YOUR OBJECTIVE:
Copy each line below as it stands, but skip any picture it contains.

• • • • •

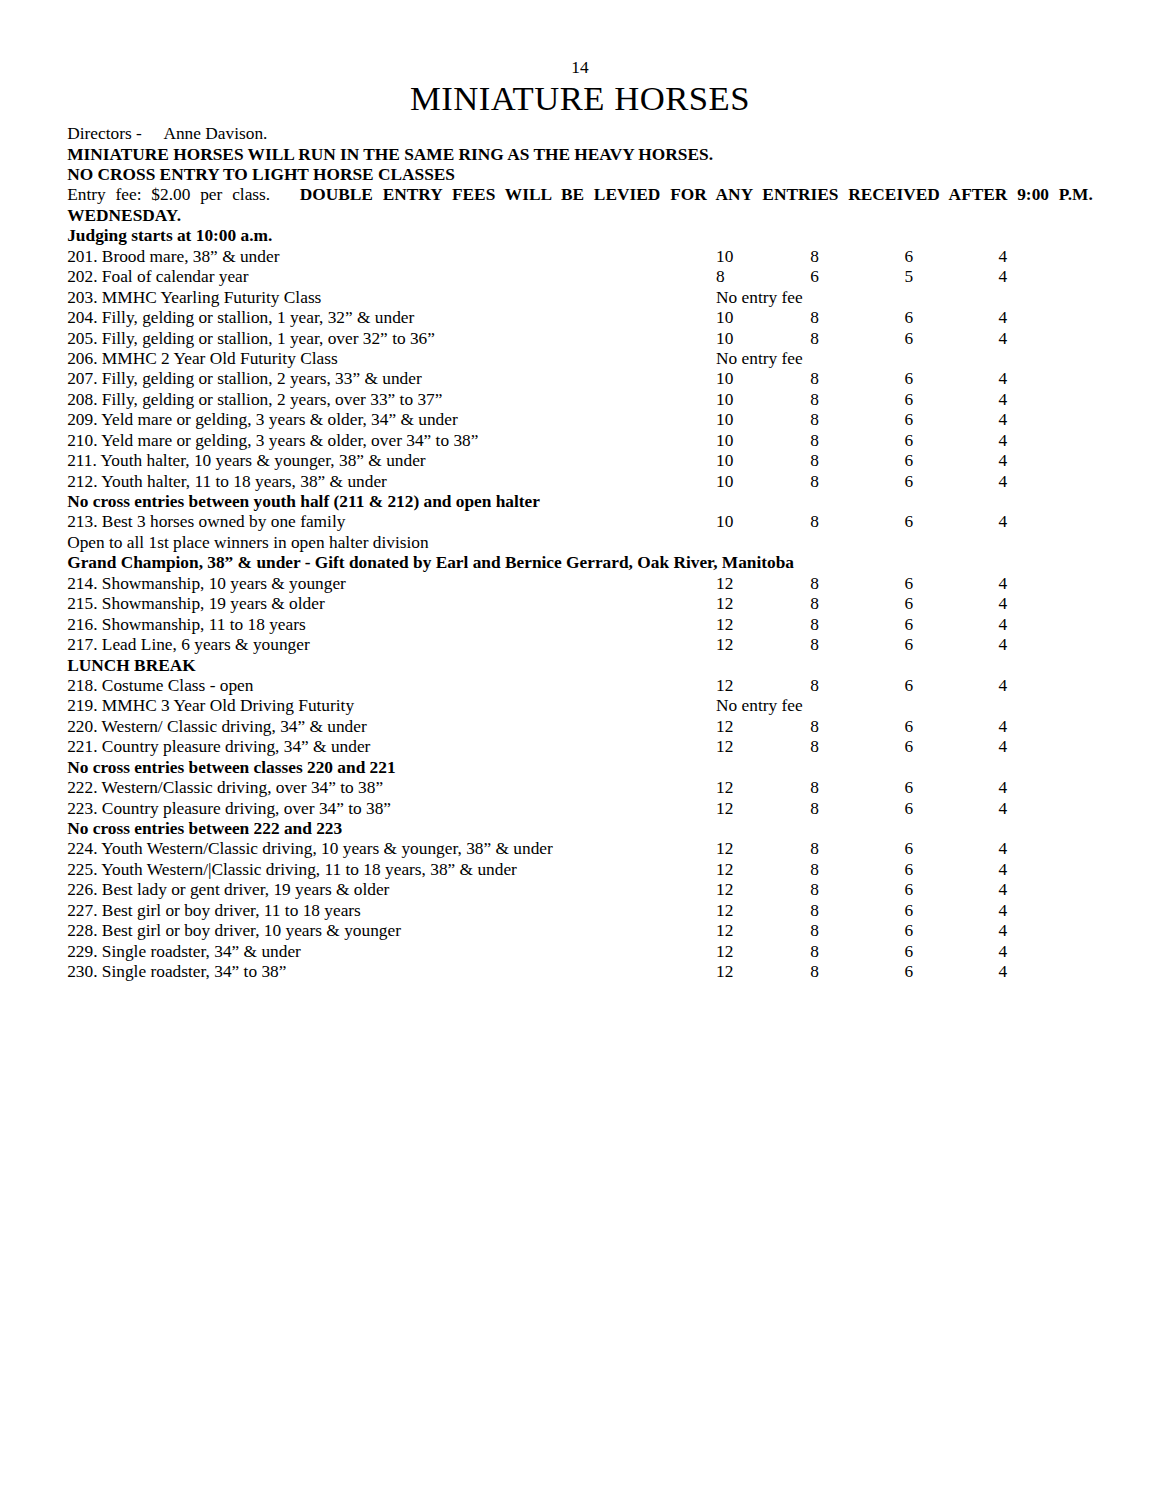14
MINIATURE HORSES
Directors - Anne Davison.
MINIATURE HORSES WILL RUN IN THE SAME RING AS THE HEAVY HORSES.
NO CROSS ENTRY TO LIGHT HORSE CLASSES
Entry fee: $2.00 per class. DOUBLE ENTRY FEES WILL BE LEVIED FOR ANY ENTRIES RECEIVED AFTER 9:00 P.M. WEDNESDAY.
Judging starts at 10:00 a.m.
| 201. Brood mare, 38” & under | 10 | 8 | 6 | 4 |
| 202. Foal of calendar year | 8 | 6 | 5 | 4 |
| 203. MMHC Yearling Futurity Class | No entry fee |
| 204. Filly, gelding or stallion, 1 year, 32” & under | 10 | 8 | 6 | 4 |
| 205. Filly, gelding or stallion, 1 year, over 32” to 36” | 10 | 8 | 6 | 4 |
| 206. MMHC 2 Year Old Futurity Class | No entry fee |
| 207. Filly, gelding or stallion, 2 years, 33” & under | 10 | 8 | 6 | 4 |
| 208. Filly, gelding or stallion, 2 years, over 33” to 37” | 10 | 8 | 6 | 4 |
| 209. Yeld mare or gelding, 3 years & older, 34” & under | 10 | 8 | 6 | 4 |
| 210. Yeld mare or gelding, 3 years & older, over 34” to 38” | 10 | 8 | 6 | 4 |
| 211. Youth halter, 10 years & younger, 38” & under | 10 | 8 | 6 | 4 |
| 212. Youth halter, 11 to 18 years, 38” & under | 10 | 8 | 6 | 4 |
| No cross entries between youth half (211 & 212) and open halter |
| 213. Best 3 horses owned by one family | 10 | 8 | 6 | 4 |
| Open to all 1st place winners in open halter division |
| Grand Champion, 38” & under - Gift donated by Earl and Bernice Gerrard, Oak River, Manitoba |
| 214. Showmanship, 10 years & younger | 12 | 8 | 6 | 4 |
| 215. Showmanship, 19 years & older | 12 | 8 | 6 | 4 |
| 216. Showmanship, 11 to 18 years | 12 | 8 | 6 | 4 |
| 217. Lead Line, 6 years & younger | 12 | 8 | 6 | 4 |
| LUNCH BREAK |
| 218. Costume Class - open | 12 | 8 | 6 | 4 |
| 219. MMHC 3 Year Old Driving Futurity | No entry fee |
| 220. Western/ Classic driving, 34” & under | 12 | 8 | 6 | 4 |
| 221. Country pleasure driving, 34” & under | 12 | 8 | 6 | 4 |
| No cross entries between classes 220 and 221 |
| 222. Western/Classic driving, over 34” to 38” | 12 | 8 | 6 | 4 |
| 223. Country pleasure driving, over 34” to 38” | 12 | 8 | 6 | 4 |
| No cross entries between 222 and 223 |
| 224. Youth Western/Classic driving, 10 years & younger, 38” & under | 12 | 8 | 6 | 4 |
| 225. Youth Western//Classic driving, 11 to 18 years, 38” & under | 12 | 8 | 6 | 4 |
| 226. Best lady or gent driver, 19 years & older | 12 | 8 | 6 | 4 |
| 227. Best girl or boy driver, 11 to 18 years | 12 | 8 | 6 | 4 |
| 228. Best girl or boy driver, 10 years & younger | 12 | 8 | 6 | 4 |
| 229. Single roadster, 34” & under | 12 | 8 | 6 | 4 |
| 230. Single roadster, 34” to 38” | 12 | 8 | 6 | 4 |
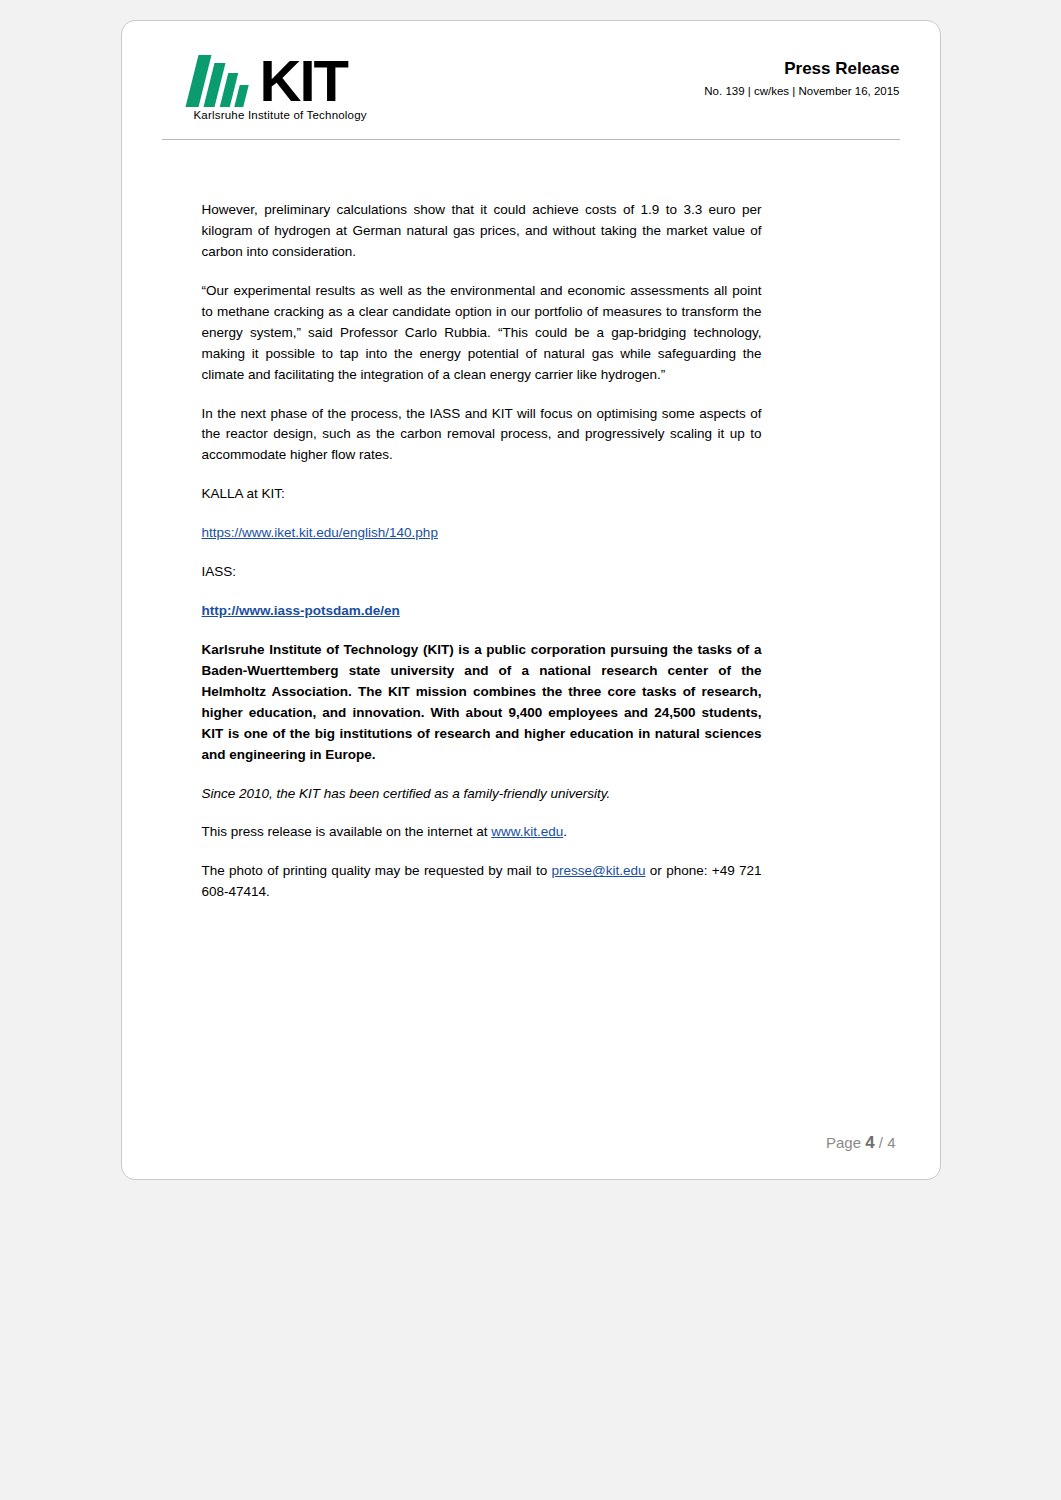KIT
Karlsruhe Institute of Technology
Press Release
No. 139 | cw/kes | November 16, 2015
However, preliminary calculations show that it could achieve costs of 1.9 to 3.3 euro per kilogram of hydrogen at German natural gas prices, and without taking the market value of carbon into consideration.
“Our experimental results as well as the environmental and economic assessments all point to methane cracking as a clear candidate option in our portfolio of measures to transform the energy system,” said Professor Carlo Rubbia. “This could be a gap-bridging technology, making it possible to tap into the energy potential of natural gas while safeguarding the climate and facilitating the integration of a clean energy carrier like hydrogen.”
In the next phase of the process, the IASS and KIT will focus on optimising some aspects of the reactor design, such as the carbon removal process, and progressively scaling it up to accommodate higher flow rates.
KALLA at KIT:
https://www.iket.kit.edu/english/140.php
IASS:
http://www.iass-potsdam.de/en
Karlsruhe Institute of Technology (KIT) is a public corporation pursuing the tasks of a Baden-Wuerttemberg state university and of a national research center of the Helmholtz Association. The KIT mission combines the three core tasks of research, higher education, and innovation. With about 9,400 employees and 24,500 students, KIT is one of the big institutions of research and higher education in natural sciences and engineering in Europe.
Since 2010, the KIT has been certified as a family-friendly university.
This press release is available on the internet at www.kit.edu.
The photo of printing quality may be requested by mail to presse@kit.edu or phone: +49 721 608-47414.
Page 4 / 4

• • • • •

FINAL ANSWER:
14
MINIATURE HORSES
Directors - Anne Davison.
MINIATURE HORSES WILL RUN IN THE SAME RING AS THE HEAVY HORSES.
NO CROSS ENTRY TO LIGHT HORSE CLASSES
Entry fee: $2.00 per class. DOUBLE ENTRY FEES WILL BE LEVIED FOR ANY ENTRIES RECEIVED AFTER 9:00 P.M. WEDNESDAY.
Judging starts at 10:00 a.m.
| 201. Brood mare, 38” & under | 10 | 8 | 6 | 4 |
| 202. Foal of calendar year | 8 | 6 | 5 | 4 |
| 203. MMHC Yearling Futurity Class | No entry fee |
| 204. Filly, gelding or stallion, 1 year, 32” & under | 10 | 8 | 6 | 4 |
| 205. Filly, gelding or stallion, 1 year, over 32” to 36” | 10 | 8 | 6 | 4 |
| 206. MMHC 2 Year Old Futurity Class | No entry fee |
| 207. Filly, gelding or stallion, 2 years, 33” & under | 10 | 8 | 6 | 4 |
| 208. Filly, gelding or stallion, 2 years, over 33” to 37” | 10 | 8 | 6 | 4 |
| 209. Yeld mare or gelding, 3 years & older, 34” & under | 10 | 8 | 6 | 4 |
| 210. Yeld mare or gelding, 3 years & older, over 34” to 38” | 10 | 8 | 6 | 4 |
| 211. Youth halter, 10 years & younger, 38” & under | 10 | 8 | 6 | 4 |
| 212. Youth halter, 11 to 18 years, 38” & under | 10 | 8 | 6 | 4 |
| No cross entries between youth half (211 & 212) and open halter |
| 213. Best 3 horses owned by one family | 10 | 8 | 6 | 4 |
| Open to all 1st place winners in open halter division |
| Grand Champion, 38” & under - Gift donated by Earl and Bernice Gerrard, Oak River, Manitoba |
| 214. Showmanship, 10 years & younger | 12 | 8 | 6 | 4 |
| 215. Showmanship, 19 years & older | 12 | 8 | 6 | 4 |
| 216. Showmanship, 11 to 18 years | 12 | 8 | 6 | 4 |
| 217. Lead Line, 6 years & younger | 12 | 8 | 6 | 4 |
| LUNCH BREAK |
| 218. Costume Class - open | 12 | 8 | 6 | 4 |
| 219. MMHC 3 Year Old Driving Futurity | No entry fee |
| 220. Western/ Classic driving, 34” & under | 12 | 8 | 6 | 4 |
| 221. Country pleasure driving, 34” & under | 12 | 8 | 6 | 4 |
| No cross entries between classes 220 and 221 |
| 222. Western/Classic driving, over 34” to 38” | 12 | 8 | 6 | 4 |
| 223. Country pleasure driving, over 34” to 38” | 12 | 8 | 6 | 4 |
| No cross entries between 222 and 223 |
| 224. Youth Western/Classic driving, 10 years & younger, 38” & under | 12 | 8 | 6 | 4 |
| 225. Youth Western//Classic driving, 11 to 18 years, 38” & under | 12 | 8 | 6 | 4 |
| 226. Best lady or gent driver, 19 years & older | 12 | 8 | 6 | 4 |
| 227. Best girl or boy driver, 11 to 18 years | 12 | 8 | 6 | 4 |
| 228. Best girl or boy driver, 10 years & younger | 12 | 8 | 6 | 4 |
| 229. Single roadster, 34” & under | 12 | 8 | 6 | 4 |
| 230. Single roadster, 34” to 38” | 12 | 8 | 6 | 4 |
KIT
Karlsruhe Institute of Technology
Press Release
No. 139 | cw/kes | November 16, 2015
However, preliminary calculations show that it could achieve costs of 1.9 to 3.3 euro per kilogram of hydrogen at German natural gas prices, and without taking the market value of carbon into consideration.
“Our experimental results as well as the environmental and economic assessments all point to methane cracking as a clear candidate option in our portfolio of measures to transform the energy system,” said Professor Carlo Rubbia. “This could be a gap-bridging technology, making it possible to tap into the energy potential of natural gas while safeguarding the climate and facilitating the integration of a clean energy carrier like hydrogen.”
In the next phase of the process, the IASS and KIT will focus on optimising some aspects of the reactor design, such as the carbon removal process, and progressively scaling it up to accommodate higher flow rates.
KALLA at KIT:
https://www.iket.kit.edu/english/140.php
IASS:
http://www.iass-potsdam.de/en
Karlsruhe Institute of Technology (KIT) is a public corporation pursuing the tasks of a Baden-Wuerttemberg state university and of a national research center of the Helmholtz Association. The KIT mission combines the three core tasks of research, higher education, and innovation. With about 9,400 employees and 24,500 students, KIT is one of the big institutions of research and higher education in natural sciences and engineering in Europe.
Since 2010, the KIT has been certified as a family-friendly university.
This press release is available on the internet at www.kit.edu.
The photo of printing quality may be requested by mail to presse@kit.edu or phone: +49 721 608-47414.
Page 4 / 4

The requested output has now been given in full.